De geschiedenis van de nederzetting van ons gebied gaat terug tot in het stenen tijdperk. De mensen gebruikten toen als gereedschap stenen sikkels, harpoenpunten, pijlen, vissperen en hakgereedschap van geweien vervaardigd. De vondst van een ongeveer 100.000 jaar oude schedel van een Neanderthaler bewijst de existentie van de vertegenwoordiging van een zijtak der menswording in ons gebied tijdens de vroege Weichsel ijstijd.
De laatste grote ijstijd bracht een grote hoeveelheid pakijs tot ver voorbij Oderberg. Tijdens de dooi van het ijs bleef de ijsgrens lange tijd liggen in de linie Feldberg (Mecklenburg) – Joachimsthal – Oderberg.

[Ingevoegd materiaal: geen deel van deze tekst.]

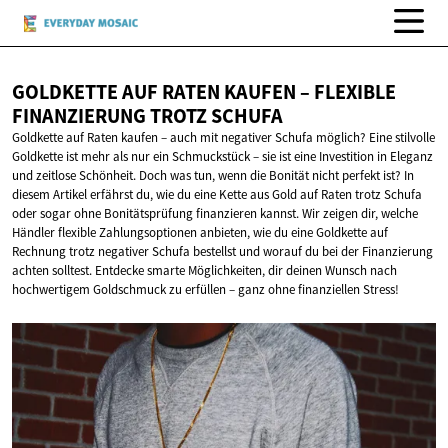
GOLDKETTE AUF RATEN KAUFEN – FLEXIBLE
FINANZIERUNG
TROTZ SCHUFA
Goldkette auf Raten kaufen – auch mit negativer Schufa möglich? Eine stilvolle
Goldkette ist mehr als nur ein Schmuckstück – sie ist eine Investition in Eleganz
und zeitlose Schönheit. Doch was tun, wenn die Bonität nicht perfekt ist? In
diesem Artikel erfährst du, wie du eine Kette aus Gold auf Raten trotz Schufa
oder sogar ohne Bonitätsprüfung finanzieren kannst. Wir zeigen dir, welche
Händler flexible Zahlungsoptionen anbieten, wie du eine Goldkette auf
Rechnung trotz negativer Schufa bestellst und worauf du bei der Finanzierung
achten solltest. Entdecke smarte Möglichkeiten, dir deinen Wunsch nach
hochwertigem Goldschmuck zu erfüllen – ganz ohne finanziellen Stress!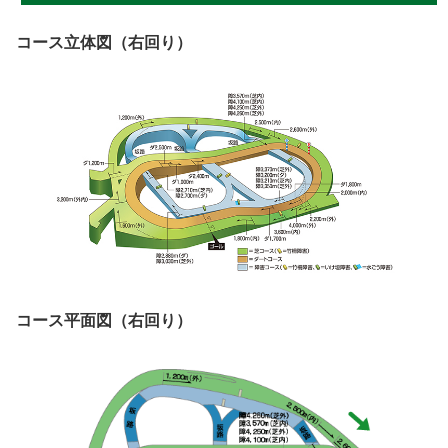
コース立体図（右回り）
コース平面図（右回り）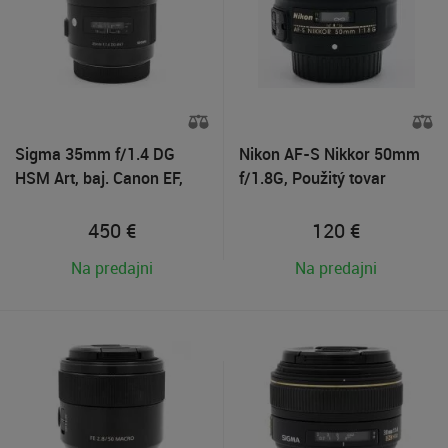
Sigma 35mm f/1.4 DG
Nikon AF-S Nikkor 50mm
HSM Art, baj. Canon EF,
f/1.8G, Použitý tovar
Použitý tovar
450
€
120
€
Na predajni
Na predajni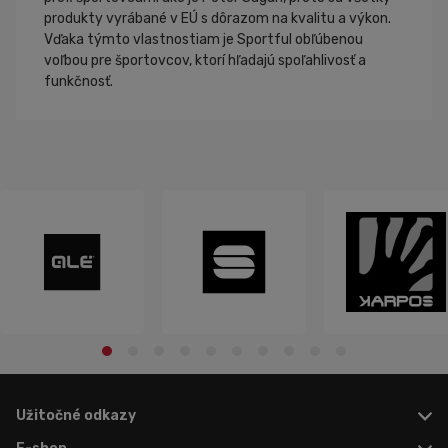
produkty vyrábané v EÚ s dôrazom na kvalitu a výkon.
Vďaka týmto vlastnostiam je Sportful obľúbenou
voľbou pre športovcov, ktorí hľadajú spoľahlivosť a
funkčnosť.
Užitočné odkazy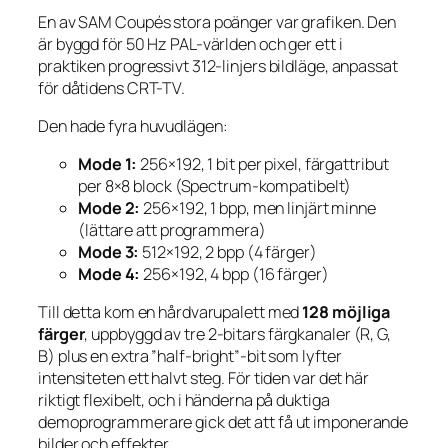
En av SAM Coupés stora poänger var grafiken. Den
är byggd för 50 Hz PAL-världen och ger ett i
praktiken progressivt 312-linjers bildläge, anpassat
för dåtidens CRT-TV.
Den hade fyra huvudlägen:
Mode 1:
256×192, 1 bit per pixel, färgattribut
per 8×8 block (Spectrum-kompatibelt)
Mode 2:
256×192, 1 bpp, men linjärt minne
(lättare att programmera)
Mode 3:
512×192, 2 bpp (4 färger)
Mode 4:
256×192, 4 bpp (16 färger)
Till detta kom en hårdvarupalett med
128 möjliga
färger
, uppbyggd av tre 2-bitars färgkanaler (R, G,
B) plus en extra ”half-bright”-bit som lyfter
intensiteten ett halvt steg. För tiden var det här
riktigt flexibelt, och i händerna på duktiga
demoprogrammerare gick det att få ut imponerande
bilder och effekter.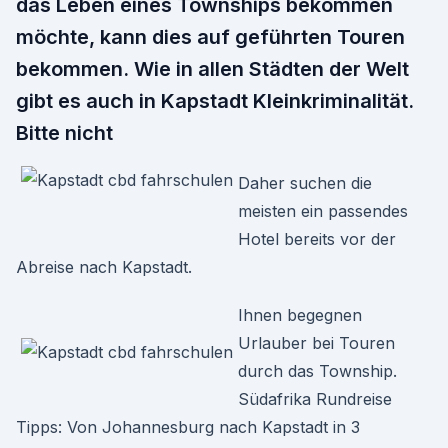
das Leben eines Townships bekommen
möchte, kann dies auf geführten Touren
bekommen. Wie in allen Städten der Welt
gibt es auch in Kapstadt Kleinkriminalität.
Bitte nicht
Daher suchen die
meisten ein passendes
Hotel bereits vor der
Abreise nach Kapstadt.
Ihnen begegnen
Urlauber bei Touren
durch das Township.
Südafrika Rundreise
Tipps: Von Johannesburg nach Kapstadt in 3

Door de dooi bleef vanuit het noorden het ijs voortdurend drukken waardoor er zich de oude Markische blokken morenen hebben gevormd. Daartoe behoort o.a. de Oderbergse bergketen met de Albrechtsberg, hier vindt men aan de steile hellingen de opgeschoven klei. Door beendervondsten van een voor 15.000 jaar levende mammoet en andere dieren van dit tijdperk, zoals oerdieren en elanden, kan men concluderen de teruggang van flora en fauna in dit gebied.
Talrijke vondsten getuigen van een vroege bewoning van dit gebied door mensen. Aan het begin van het stenen tijdperk waren het voornamelijk rondtrekkende verzamelaars (ca. 5000 jaar v.C.) Langzaam aan groeide de akkerbouw hier in dit gebied. De vissers uit deze tijd kenden al vissperen, vishaken, netten en andere gereedschappen. De bewoning zet zich in de bronstijd voort (ongeveer 1500 v.C.). Zwaarden, gouden en bronzen gebruiksvoorwerpen die hier gevonden zijn, geven aan de beheersing van de metallurgie. In de laatste 500 jaren v.C. ontwikkelde bij ons in het middelste Odergebied de Germaanse cultuur, waarnaast zich 300 km in het zuiden de Keltische cultuur opbloeide. Rond 200 leefden hier de Germaanse Bourgondiërs, de Semnonen en de Wandalen, die handel dreven met barnsteen, dierenhuiden en wol.
Toen kwam de tijd van een grote volksverhuizing, die door de rooftochten van de Mongoolse Hunnen tot stilstand werd gebracht. Rond het jaar 440 vielen ook zij bij ons binnen en verdreven de Germaanse stammen. Het rijk der Hunnen raakte al snel in verval en ons gebied bleef dun bevolkt, ongeveer 600 Slavische stammen (met ver ontwikkelde landbouw en veeteelt) kwamen hier terug, waarschijnlijk uit het noordelijk gelegen Karpatenland. Door de ommekeer vestigden de eerste bewoners zich in het westen, wat de oorzaak was dat de Wilzen
zich in ons gebied neerstreken. Talrijke plaatsnamen stammen uit die tijd.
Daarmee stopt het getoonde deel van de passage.